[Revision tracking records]
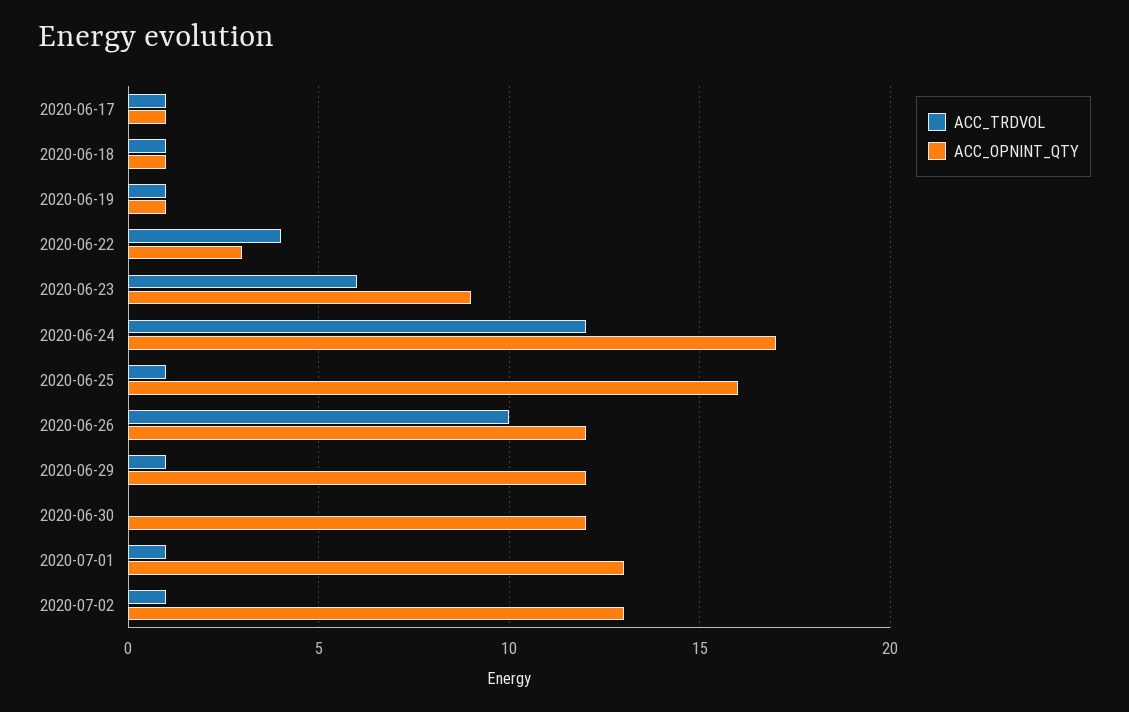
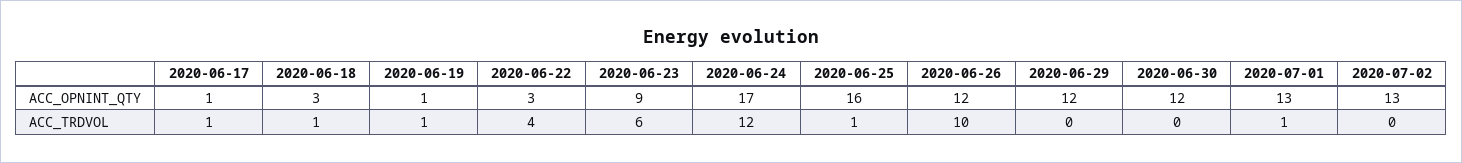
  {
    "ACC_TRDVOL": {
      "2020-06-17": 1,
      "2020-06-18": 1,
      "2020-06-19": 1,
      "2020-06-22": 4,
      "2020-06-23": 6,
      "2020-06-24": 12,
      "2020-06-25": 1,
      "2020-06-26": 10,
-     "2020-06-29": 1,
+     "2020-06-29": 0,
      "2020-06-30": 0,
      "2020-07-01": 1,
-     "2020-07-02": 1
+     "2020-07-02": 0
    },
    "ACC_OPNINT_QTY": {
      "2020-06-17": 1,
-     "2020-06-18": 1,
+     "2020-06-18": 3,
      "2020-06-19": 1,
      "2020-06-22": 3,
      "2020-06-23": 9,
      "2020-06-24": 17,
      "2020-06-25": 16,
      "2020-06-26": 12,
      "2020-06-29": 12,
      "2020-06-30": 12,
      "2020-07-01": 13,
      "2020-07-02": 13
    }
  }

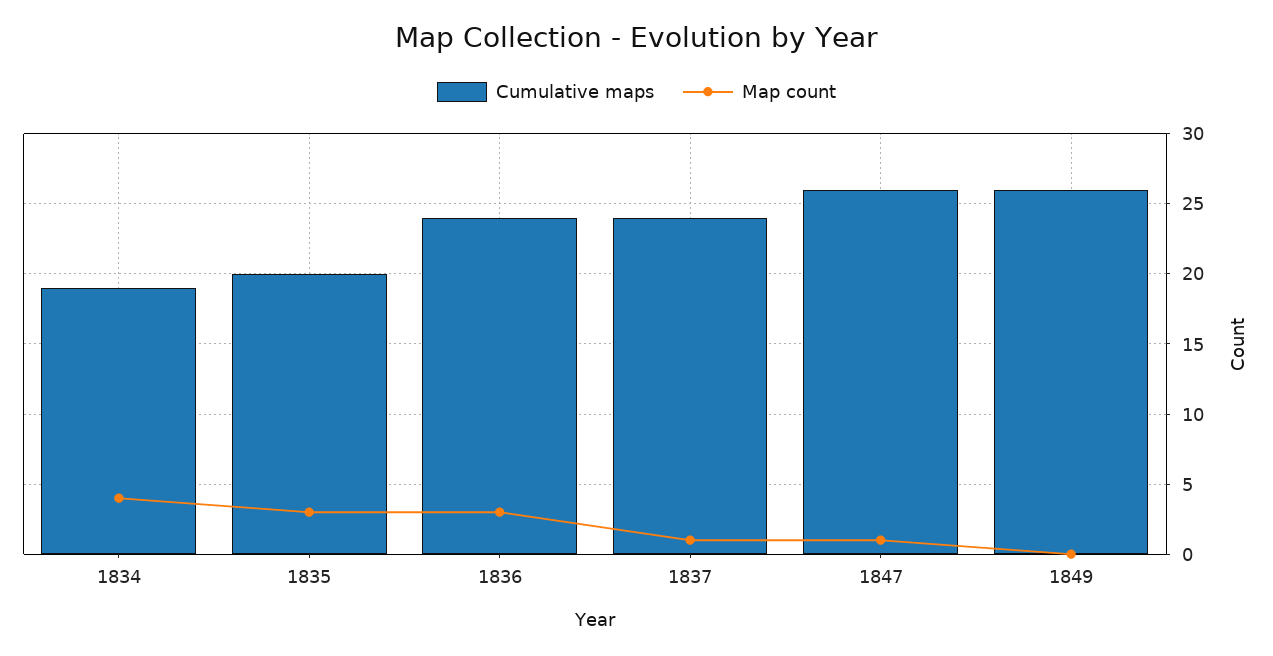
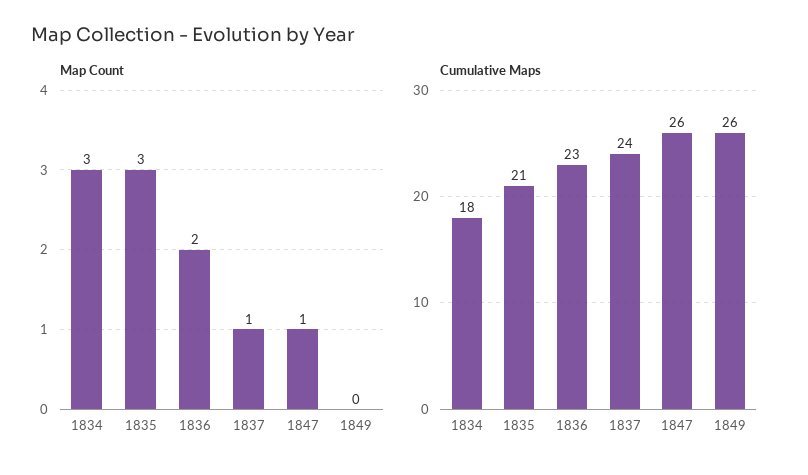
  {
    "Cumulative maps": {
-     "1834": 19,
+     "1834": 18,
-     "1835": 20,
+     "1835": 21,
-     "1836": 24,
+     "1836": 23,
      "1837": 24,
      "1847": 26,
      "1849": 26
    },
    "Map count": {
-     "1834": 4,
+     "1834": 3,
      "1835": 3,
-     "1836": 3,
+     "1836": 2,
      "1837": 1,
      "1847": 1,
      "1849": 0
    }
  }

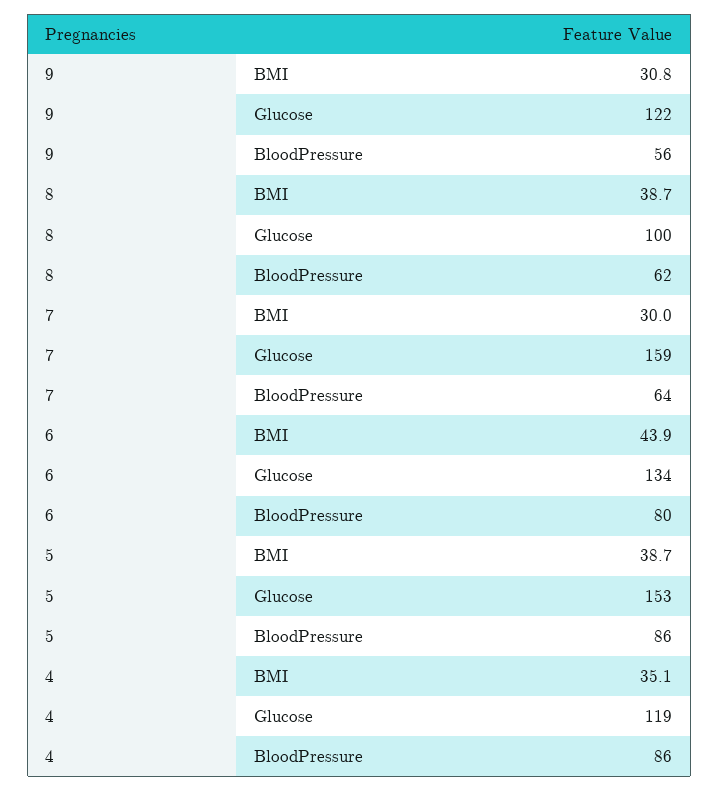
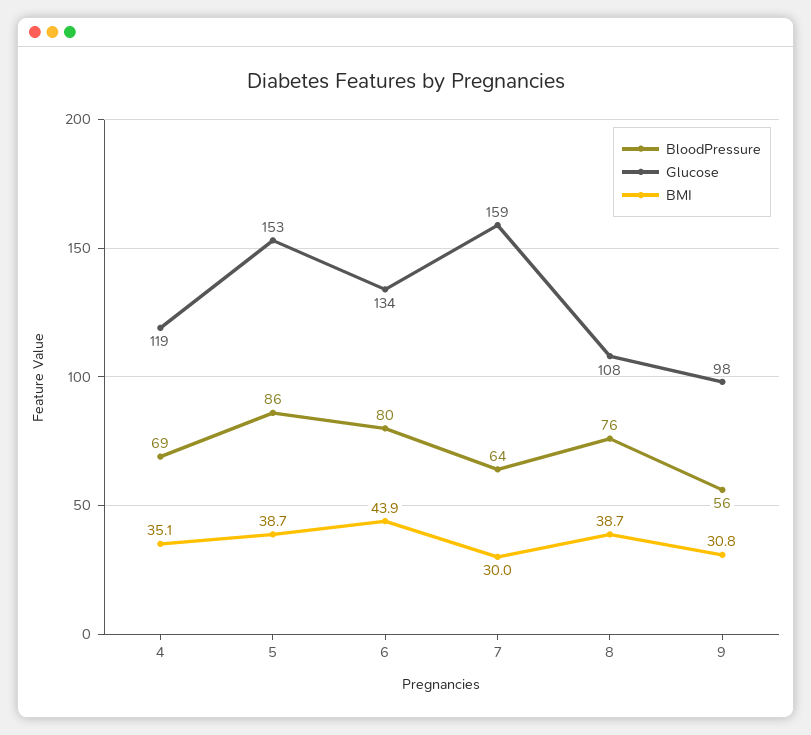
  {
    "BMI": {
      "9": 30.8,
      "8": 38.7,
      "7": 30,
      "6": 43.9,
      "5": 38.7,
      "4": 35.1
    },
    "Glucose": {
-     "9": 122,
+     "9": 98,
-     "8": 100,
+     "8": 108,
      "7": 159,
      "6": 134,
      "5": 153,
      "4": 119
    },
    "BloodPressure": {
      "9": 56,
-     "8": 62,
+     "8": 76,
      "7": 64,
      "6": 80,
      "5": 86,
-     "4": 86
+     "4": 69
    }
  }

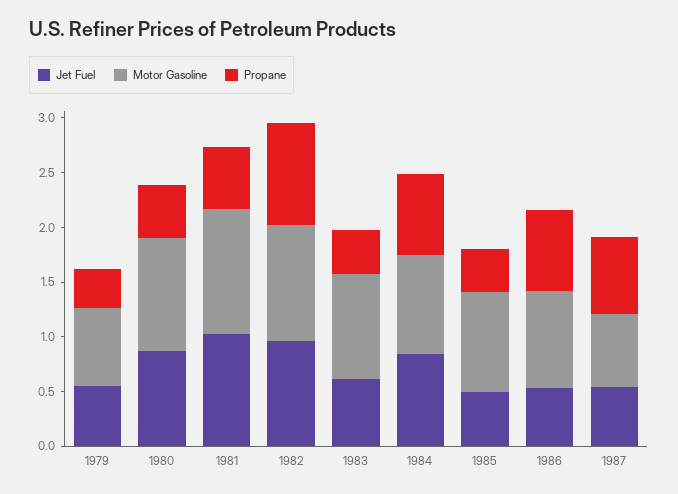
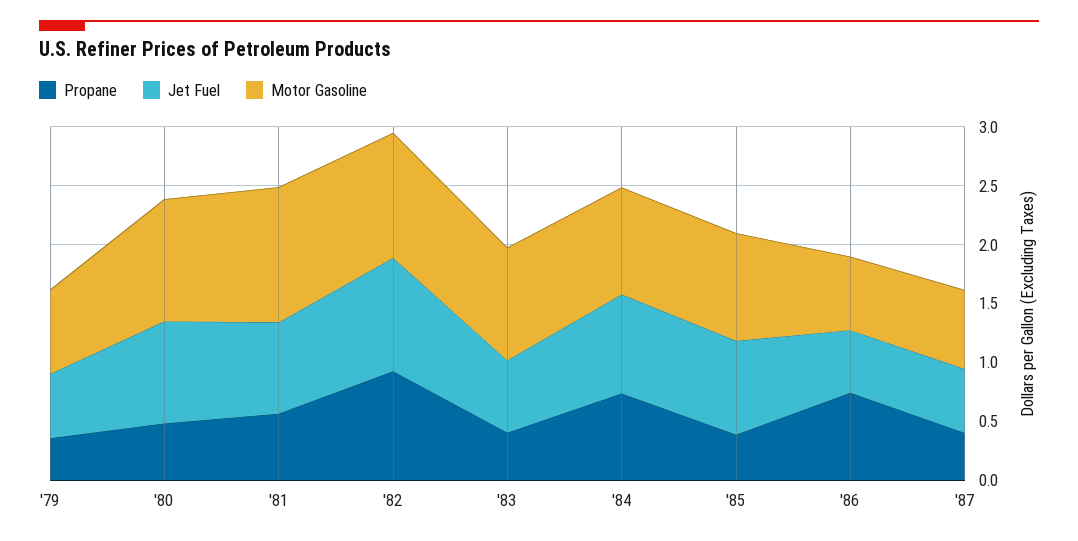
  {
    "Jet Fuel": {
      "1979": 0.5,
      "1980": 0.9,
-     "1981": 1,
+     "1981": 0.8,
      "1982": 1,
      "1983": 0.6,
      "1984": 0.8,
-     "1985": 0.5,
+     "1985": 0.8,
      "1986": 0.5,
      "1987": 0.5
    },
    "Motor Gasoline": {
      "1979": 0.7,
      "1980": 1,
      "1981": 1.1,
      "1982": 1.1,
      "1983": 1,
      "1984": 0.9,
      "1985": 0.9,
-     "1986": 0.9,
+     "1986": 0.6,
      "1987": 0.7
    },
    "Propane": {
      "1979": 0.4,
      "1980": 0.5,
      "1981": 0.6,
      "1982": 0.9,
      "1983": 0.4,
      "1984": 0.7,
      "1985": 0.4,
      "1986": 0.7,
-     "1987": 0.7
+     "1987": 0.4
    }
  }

_EXERCISE_:
Reproduce all of the data exactly, omitting each picture it holds.

_OUTPUT FOR THIS EXERCISE_:
  {
    "ACC_TRDVOL": {
      "2020-06-17": 1,
      "2020-06-18": 1,
      "2020-06-19": 1,
      "2020-06-22": 4,
      "2020-06-23": 6,
      "2020-06-24": 12,
      "2020-06-25": 1,
      "2020-06-26": 10,
-     "2020-06-29": 1,
+     "2020-06-29": 0,
      "2020-06-30": 0,
      "2020-07-01": 1,
-     "2020-07-02": 1
+     "2020-07-02": 0
    },
    "ACC_OPNINT_QTY": {
      "2020-06-17": 1,
-     "2020-06-18": 1,
+     "2020-06-18": 3,
      "2020-06-19": 1,
      "2020-06-22": 3,
      "2020-06-23": 9,
      "2020-06-24": 17,
      "2020-06-25": 16,
      "2020-06-26": 12,
      "2020-06-29": 12,
      "2020-06-30": 12,
      "2020-07-01": 13,
      "2020-07-02": 13
    }
  }

  {
    "Cumulative maps": {
-     "1834": 19,
+     "1834": 18,
-     "1835": 20,
+     "1835": 21,
-     "1836": 24,
+     "1836": 23,
      "1837": 24,
      "1847": 26,
      "1849": 26
    },
    "Map count": {
-     "1834": 4,
+     "1834": 3,
      "1835": 3,
-     "1836": 3,
+     "1836": 2,
      "1837": 1,
      "1847": 1,
      "1849": 0
    }
  }

  {
    "BMI": {
      "9": 30.8,
      "8": 38.7,
      "7": 30,
      "6": 43.9,
      "5": 38.7,
      "4": 35.1
    },
    "Glucose": {
-     "9": 122,
+     "9": 98,
-     "8": 100,
+     "8": 108,
      "7": 159,
      "6": 134,
      "5": 153,
      "4": 119
    },
    "BloodPressure": {
      "9": 56,
-     "8": 62,
+     "8": 76,
      "7": 64,
      "6": 80,
      "5": 86,
-     "4": 86
+     "4": 69
    }
  }

  {
    "Jet Fuel": {
      "1979": 0.5,
      "1980": 0.9,
-     "1981": 1,
+     "1981": 0.8,
      "1982": 1,
      "1983": 0.6,
      "1984": 0.8,
-     "1985": 0.5,
+     "1985": 0.8,
      "1986": 0.5,
      "1987": 0.5
    },
    "Motor Gasoline": {
      "1979": 0.7,
      "1980": 1,
      "1981": 1.1,
      "1982": 1.1,
      "1983": 1,
      "1984": 0.9,
      "1985": 0.9,
-     "1986": 0.9,
+     "1986": 0.6,
      "1987": 0.7
    },
    "Propane": {
      "1979": 0.4,
      "1980": 0.5,
      "1981": 0.6,
      "1982": 0.9,
      "1983": 0.4,
      "1984": 0.7,
      "1985": 0.4,
      "1986": 0.7,
-     "1987": 0.7
+     "1987": 0.4
    }
  }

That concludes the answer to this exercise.